Nel maggio del 2014 si parlò molto di un imponente accordo che prevedeva l’acquisto da parte della Cina di 38 miliardi di metri cubi di gas dalla vicina Russia. Il flusso partirà secondo previsioni nel 2017, ed il valore del contratto è stato valutato in 400 miliardi di dollari. Il costo dell’infrastruttura – la cosiddetta Pipeline Power of Siberia che dalla Siberia dopo 4.500 km dovrebbe giungere a Shanghai – è di circa 55 miliardi di dollari. Nell’accordo si preventivava anche una seconda infrastruttura gemella (la Pipeline Power of Siberia 2), in grado di portare in territorio cinese attraverso “la via occidentale” altri 30 miliardi di metri cubi di gas all’anno: in tutto 68 miliardi di metri cubi di gas.
Durante l’ultima fase di colloqui, Pechino ha reso note le proprie perplessità per questa seconda infrastruttura, decidendo di rimandare a data da destinarsi la stipulazione del contratto, quasi dimezzando le forniture di gas cui credeva di aver bisogno per i prossimi decenni. Il motivo principale di questa inaspettata – e da Mosca temuta – rinuncia deriva dal calo dei consumi cinesi di gas, ben al di sotto delle aspettative: nel 2013 la domanda cresceva del 13% all’anno, oggi le previsioni stimano la crescita a poco più del 2%-3%. C’è inoltre il fattore petrolio che entra nell’equazione energetica della strategia cinese: con il crollo dei prezzi del greggio diventa infatti più conveniente acquistare gas naturale liquefatto da terzi fornitori.
Un’altro ostacolo alla firma del contratto è stata la richiesta avanzata dai cinesi di poter escludere dall’accorso per la costruzione della pipeline la fornitura vera e propria di gas, in modo da poter indire gare e rendere più competitivo il progetto. Gazprom, il cui potere spesso deriva dalla posizione di monopolio in cui opera, avrebbe preferito consegnare l’intero progetto senza doversi confrontare con eventuali competitor.
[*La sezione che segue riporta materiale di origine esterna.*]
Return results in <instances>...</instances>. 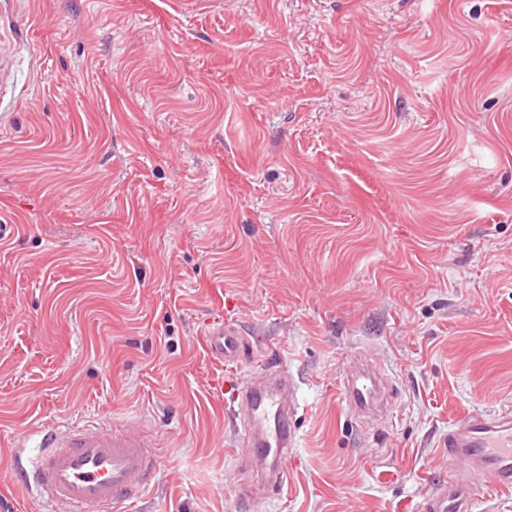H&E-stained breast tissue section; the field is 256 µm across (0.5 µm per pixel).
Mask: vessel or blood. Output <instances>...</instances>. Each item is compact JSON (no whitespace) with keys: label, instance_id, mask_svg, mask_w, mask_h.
Masks as SVG:
<instances>
[{"label":"vessel or blood","instance_id":"1","mask_svg":"<svg viewBox=\"0 0 512 512\" xmlns=\"http://www.w3.org/2000/svg\"><path fill=\"white\" fill-rule=\"evenodd\" d=\"M202 344L213 360L227 364L243 361L249 351L246 336L228 319L205 328ZM341 391L353 412L364 413L383 408L388 387L365 361L344 373ZM299 409L296 383L281 368L230 388L229 411L244 449L238 460L245 475L240 501L287 486ZM446 445L448 478L423 500L420 512H473L485 488L512 491L511 409L466 412L449 427ZM157 467L135 430L75 427L46 434L41 455L18 478L35 484L65 512H116L143 496Z\"/></svg>","mask_w":512,"mask_h":512}]
</instances>
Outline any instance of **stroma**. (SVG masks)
<instances>
[{
  "label": "stroma",
  "mask_w": 512,
  "mask_h": 512,
  "mask_svg": "<svg viewBox=\"0 0 512 512\" xmlns=\"http://www.w3.org/2000/svg\"><path fill=\"white\" fill-rule=\"evenodd\" d=\"M192 2L0 0V512H62L12 463L113 422L160 461L119 512H419L512 408V0ZM272 362L297 439L246 506L224 382ZM202 344L206 353L216 361L236 363L248 356L249 342L243 336L234 321L225 319L224 322L209 325L202 332ZM388 390L389 387L378 378L373 365L366 361L345 372L341 381L346 404L354 413L383 408Z\"/></svg>",
  "instance_id": "stroma-1"
}]
</instances>
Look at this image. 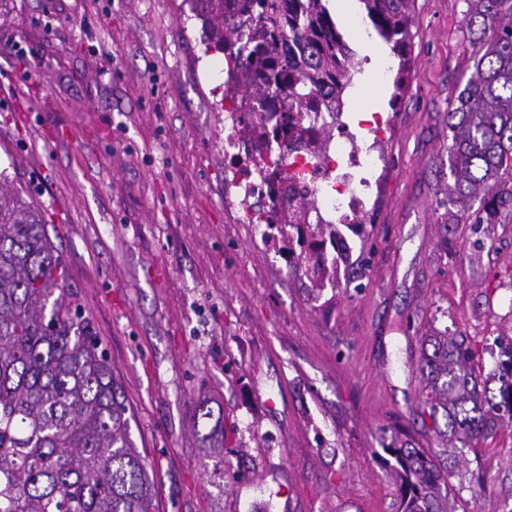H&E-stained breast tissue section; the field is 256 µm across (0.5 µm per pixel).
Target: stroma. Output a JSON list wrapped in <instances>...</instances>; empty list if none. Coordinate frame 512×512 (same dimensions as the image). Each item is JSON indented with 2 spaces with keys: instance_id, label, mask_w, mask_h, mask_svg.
Here are the masks:
<instances>
[{
  "instance_id": "35a3bbf8",
  "label": "stroma",
  "mask_w": 512,
  "mask_h": 512,
  "mask_svg": "<svg viewBox=\"0 0 512 512\" xmlns=\"http://www.w3.org/2000/svg\"><path fill=\"white\" fill-rule=\"evenodd\" d=\"M327 7L358 58L359 0ZM464 0H415L402 91L353 80L389 122L379 193L324 285L224 207L221 92L187 0H0V181L54 224L67 286L122 382L154 512H399L382 446L438 453L419 339L512 344V220L454 223L448 111L471 75ZM224 420V445L205 439ZM456 512H512V424L457 455Z\"/></svg>"
}]
</instances>
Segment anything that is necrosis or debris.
<instances>
[{
    "mask_svg": "<svg viewBox=\"0 0 512 512\" xmlns=\"http://www.w3.org/2000/svg\"><path fill=\"white\" fill-rule=\"evenodd\" d=\"M255 15L252 0H224V40L208 44L224 61V204L236 223L258 226L269 244L288 211L304 210L306 223L320 226L344 260L351 247L336 227L359 223L379 189L372 176L383 155L377 143L358 144L343 131L325 97L313 110L298 108L284 85L267 87L261 98L252 94L259 71L248 54Z\"/></svg>",
    "mask_w": 512,
    "mask_h": 512,
    "instance_id": "4bbe7bcc",
    "label": "necrosis or debris"
}]
</instances>
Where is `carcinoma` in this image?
Returning <instances> with one entry per match:
<instances>
[{
	"instance_id": "1",
	"label": "carcinoma",
	"mask_w": 512,
	"mask_h": 512,
	"mask_svg": "<svg viewBox=\"0 0 512 512\" xmlns=\"http://www.w3.org/2000/svg\"><path fill=\"white\" fill-rule=\"evenodd\" d=\"M258 2L261 36L250 55L260 60V80L300 85L299 103L327 86L328 95H341L356 54L325 0ZM360 2L399 56L396 98L409 72L413 0ZM464 2L473 72L448 111V205L467 207V222L491 224L512 215V0ZM211 13L222 41L224 0ZM288 38L302 51L290 62L278 47ZM65 275L39 207L0 185V512H152V484L128 438L120 381ZM474 357L446 329L422 337V414L454 449L473 448L512 422V350L493 377L475 371ZM382 449L401 483V512H453L448 476L425 449L398 438Z\"/></svg>"
}]
</instances>
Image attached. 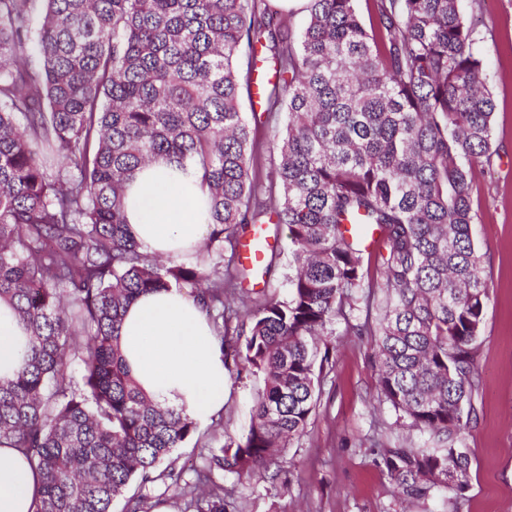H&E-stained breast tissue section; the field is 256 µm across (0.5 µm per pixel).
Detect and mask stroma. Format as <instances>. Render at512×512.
I'll list each match as a JSON object with an SVG mask.
<instances>
[{
    "label": "stroma",
    "instance_id": "obj_1",
    "mask_svg": "<svg viewBox=\"0 0 512 512\" xmlns=\"http://www.w3.org/2000/svg\"><path fill=\"white\" fill-rule=\"evenodd\" d=\"M484 62L496 109L493 141L498 157L472 185L473 236L488 278L487 304L477 356V418L463 445L472 459L470 487L459 512H512V0H461ZM270 275H256V290L280 299L288 291L287 227L275 230ZM328 371L315 413L303 434L285 448L278 467L245 480L224 478L225 512H450L447 494L401 504L378 462L370 437L395 446L421 445L417 431L396 426L395 413L377 402L374 339L337 321ZM220 415L199 425V442L178 449L174 466L200 467L211 448L246 433L259 377L227 372Z\"/></svg>",
    "mask_w": 512,
    "mask_h": 512
}]
</instances>
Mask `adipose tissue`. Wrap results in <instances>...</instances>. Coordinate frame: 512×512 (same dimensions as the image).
<instances>
[{"instance_id": "ef3b65f1", "label": "adipose tissue", "mask_w": 512, "mask_h": 512, "mask_svg": "<svg viewBox=\"0 0 512 512\" xmlns=\"http://www.w3.org/2000/svg\"><path fill=\"white\" fill-rule=\"evenodd\" d=\"M208 195L192 174L164 160L140 169L125 191L135 239L150 253L181 256L207 234ZM28 338L14 308L0 301V379L20 368ZM120 350L143 392L202 421L222 410L226 368L212 328L187 290L138 297L120 328ZM39 477L16 449L0 447V512H36Z\"/></svg>"}]
</instances>
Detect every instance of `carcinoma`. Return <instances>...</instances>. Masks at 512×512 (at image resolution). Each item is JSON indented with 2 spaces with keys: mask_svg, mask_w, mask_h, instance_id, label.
<instances>
[{
  "mask_svg": "<svg viewBox=\"0 0 512 512\" xmlns=\"http://www.w3.org/2000/svg\"><path fill=\"white\" fill-rule=\"evenodd\" d=\"M42 10H37V2ZM308 0L300 31L276 0H0V300L30 336L0 380V441L41 479L36 512H149L171 482L185 512H224L223 475L252 477L300 436L329 352L359 296L377 312L379 402L446 448H385L406 501L470 487L462 435L475 415L490 284L471 187L491 163L495 100L459 0ZM249 56L240 71L241 47ZM40 65H32L31 55ZM271 71L254 100L255 72ZM286 112L274 177L254 170L241 98ZM193 169L209 233L194 261L128 232L126 184L144 163ZM284 224L288 293L258 300L239 261L246 228ZM378 232L376 273L362 245ZM188 289L224 356L262 377L247 433L211 456L204 486L166 464L197 421L159 409L118 349L141 294ZM80 380L64 373L67 356Z\"/></svg>",
  "mask_w": 512,
  "mask_h": 512,
  "instance_id": "carcinoma-1",
  "label": "carcinoma"
}]
</instances>
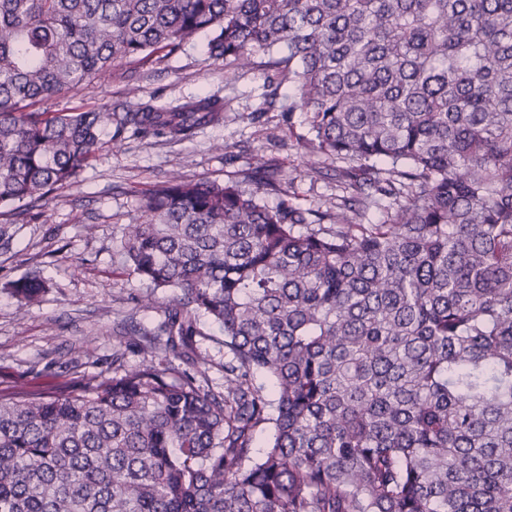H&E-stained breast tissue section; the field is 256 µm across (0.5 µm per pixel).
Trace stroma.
<instances>
[{"instance_id": "obj_1", "label": "stroma", "mask_w": 512, "mask_h": 512, "mask_svg": "<svg viewBox=\"0 0 512 512\" xmlns=\"http://www.w3.org/2000/svg\"><path fill=\"white\" fill-rule=\"evenodd\" d=\"M209 33H199L170 54L149 63H128L111 75L39 103L43 112L94 107L135 112L151 104L173 108L201 97L227 102L222 122L201 127L186 140L126 136L112 144V129L78 183L53 192L38 218L0 217V389L34 382L73 383L115 367L140 364L142 355L122 333L124 323L153 333L174 294L161 288L155 303L139 309L146 286L125 269L119 253L124 229L136 217L139 198L170 172L189 180L241 179L254 157L285 171L302 204L335 201L341 189L337 163L322 161L311 171L301 148L306 114L288 111V89L263 98L275 73L263 65L226 75L208 60ZM37 275L49 288L40 303L26 306L10 293L11 282ZM195 344L209 363L213 387L224 382V345L217 325L202 321Z\"/></svg>"}]
</instances>
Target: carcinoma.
<instances>
[{"mask_svg": "<svg viewBox=\"0 0 512 512\" xmlns=\"http://www.w3.org/2000/svg\"><path fill=\"white\" fill-rule=\"evenodd\" d=\"M203 30L227 70L282 52L346 196L304 208L261 159L253 189L154 184L121 256L141 306L175 293L162 353L133 325L136 367L1 390L0 512H512V0H0V210L77 183L111 125L221 122L211 97L35 109ZM200 328L205 336H195L194 344L198 352L207 359L212 385L215 390H219L224 383V336L217 325L206 319H202Z\"/></svg>", "mask_w": 512, "mask_h": 512, "instance_id": "cac0c4a2", "label": "carcinoma"}]
</instances>
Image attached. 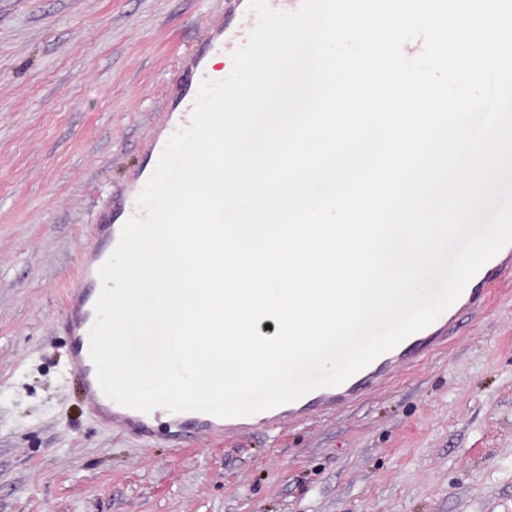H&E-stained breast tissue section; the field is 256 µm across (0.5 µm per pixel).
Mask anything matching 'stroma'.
I'll return each instance as SVG.
<instances>
[{"label": "stroma", "mask_w": 512, "mask_h": 512, "mask_svg": "<svg viewBox=\"0 0 512 512\" xmlns=\"http://www.w3.org/2000/svg\"><path fill=\"white\" fill-rule=\"evenodd\" d=\"M229 0H0V512H512V262L445 347L335 415L242 438L95 417L57 323Z\"/></svg>", "instance_id": "35a3bbf8"}]
</instances>
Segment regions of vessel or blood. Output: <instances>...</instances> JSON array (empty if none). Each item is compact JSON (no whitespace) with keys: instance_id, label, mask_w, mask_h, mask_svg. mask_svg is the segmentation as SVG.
<instances>
[{"instance_id":"obj_1","label":"vessel or blood","mask_w":512,"mask_h":512,"mask_svg":"<svg viewBox=\"0 0 512 512\" xmlns=\"http://www.w3.org/2000/svg\"><path fill=\"white\" fill-rule=\"evenodd\" d=\"M230 42L223 25L209 29L206 39L183 67V78L174 95L166 120L158 127L147 148L151 159H159L168 138L179 128L188 125L195 104L193 84L209 77L207 61L213 55H225ZM141 191L138 180H130L120 202L106 207L97 217L94 226L95 244L84 253L79 285L69 297L62 326L70 339V357L74 370L95 415H108L134 434L145 436L154 433L157 425L173 429L176 438H187L198 433L210 436H243L257 428L279 424L286 420L297 421L335 414L358 402L367 393L381 388L403 367L419 363L434 348L445 345L448 330L457 320L459 312L489 305L492 289L483 287V273H476L472 284L466 285L447 316L435 320L425 329L407 337L390 351L375 358L345 382L333 387L313 390L301 398L275 408L246 417L220 418L197 411L170 412L158 408L149 413L128 408L109 399L101 390L96 368L89 354V331L95 318L98 296L94 287L99 282V269L118 243L123 221L138 214L137 197Z\"/></svg>"}]
</instances>
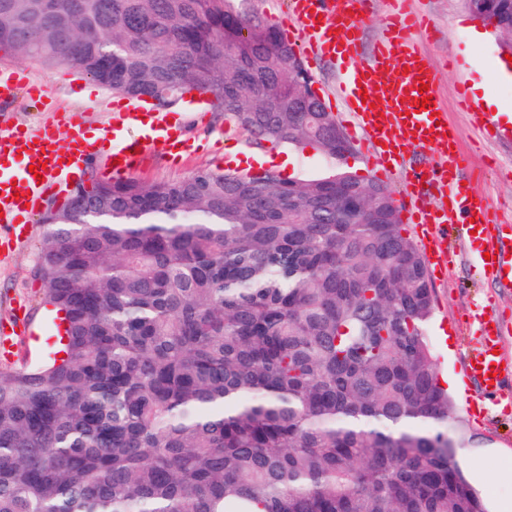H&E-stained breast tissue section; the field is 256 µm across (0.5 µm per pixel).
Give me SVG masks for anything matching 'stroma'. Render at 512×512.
Segmentation results:
<instances>
[{
    "label": "stroma",
    "instance_id": "obj_1",
    "mask_svg": "<svg viewBox=\"0 0 512 512\" xmlns=\"http://www.w3.org/2000/svg\"><path fill=\"white\" fill-rule=\"evenodd\" d=\"M426 22L415 37L418 49L437 72V93L446 110L449 125L459 133L458 149L470 165L464 175L477 194L492 205L494 223L512 225V137L493 140L477 133L469 113L456 101L458 83L473 84L483 70L494 69L512 51L506 39L491 26L475 18L463 0H412ZM27 70L36 81H51L54 99L82 115L88 129H95L122 112L123 107L111 91L92 79L62 65L47 66L10 52L0 51V62ZM306 68L328 112L337 113L336 90L342 73L336 61L309 58ZM186 131L193 141L190 151L174 158L163 150H150L136 172V179L153 184L190 177L205 169L223 167L231 157L252 156L259 151L250 146L248 135L230 122L215 121L207 103H181ZM272 161L287 160L290 177L327 175L333 163L313 150L288 146L267 147L260 151ZM42 223H35L32 236L14 243L0 255V327L9 326L17 311H25L32 337L18 342L10 358L0 357V371L44 365L54 339L47 329V314L40 302L42 282L37 275ZM434 307L427 326V340L434 353L440 380L460 377L462 365L473 349L472 335L477 327L475 315L487 303H494L501 318L504 353L512 359V289L498 288L481 274L477 266L458 248L456 238L448 240L446 271L431 276ZM476 443L461 449L459 461L466 473L480 475L488 494L487 512H495L500 501L512 502V480L502 479L505 451H512V412L488 408L486 418L472 424Z\"/></svg>",
    "mask_w": 512,
    "mask_h": 512
}]
</instances>
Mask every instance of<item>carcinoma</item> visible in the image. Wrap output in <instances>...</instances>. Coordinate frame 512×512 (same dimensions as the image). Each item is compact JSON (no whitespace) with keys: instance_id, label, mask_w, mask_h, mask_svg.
I'll use <instances>...</instances> for the list:
<instances>
[{"instance_id":"carcinoma-1","label":"carcinoma","mask_w":512,"mask_h":512,"mask_svg":"<svg viewBox=\"0 0 512 512\" xmlns=\"http://www.w3.org/2000/svg\"><path fill=\"white\" fill-rule=\"evenodd\" d=\"M259 0H0V50L253 145L336 160L332 115ZM512 41V0H464ZM49 210L64 348L0 372V512H485L426 340L425 260L386 185L203 170Z\"/></svg>"}]
</instances>
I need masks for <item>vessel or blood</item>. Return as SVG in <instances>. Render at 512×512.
<instances>
[{
	"label": "vessel or blood",
	"instance_id": "b4317fda",
	"mask_svg": "<svg viewBox=\"0 0 512 512\" xmlns=\"http://www.w3.org/2000/svg\"><path fill=\"white\" fill-rule=\"evenodd\" d=\"M361 5V0H292L290 17L280 26L288 40L307 41L311 56L340 63L344 103L362 143L372 148L369 165L378 178H401L400 219L415 225L428 265L437 271L447 267L448 230L453 227L477 267L498 287L512 288V242L497 234L489 217L490 202L460 178L466 159L454 148L457 131L438 99H430L425 109L416 107L420 85L437 81L434 67L409 39L420 25L417 16L401 9L366 55L361 51ZM22 93L42 102L49 89L30 83L21 69L0 78L1 102H12ZM106 141L112 144L113 160L107 173L114 177L133 172L151 149L180 154L190 147L180 114L153 108L146 101L127 105L119 121L99 127L94 134L75 114L62 128L12 126L7 135H0V229L8 238L28 237L44 201L51 196L64 198L69 183ZM418 149L432 152L431 165L401 171L406 155ZM34 165L40 167V174L31 173ZM488 252L493 255L489 261L484 258ZM481 313L478 346L462 371L464 381L478 382L484 392L483 398L469 403L468 411L477 420L486 414L484 400H497L507 374L499 353L500 322L492 306L483 307Z\"/></svg>",
	"mask_w": 512,
	"mask_h": 512
}]
</instances>
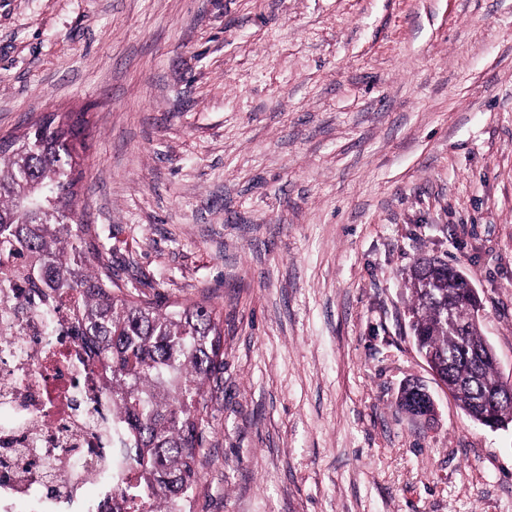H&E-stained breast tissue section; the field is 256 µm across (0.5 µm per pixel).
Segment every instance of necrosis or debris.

La sospensione del contratto si traduce in un duro colpo alla strategia per le esportazioni energetiche russe. Mosca preferirebbe diversificare ad oriente, così da esser economicamente meno legata alle necessità energetiche europee, e per fare questo puntava molto sulla Cina, dove peraltro Putin si recherà a settembre. Vedremo allora se esisteranno margini per riconsiderare l’accordo sul gas russo.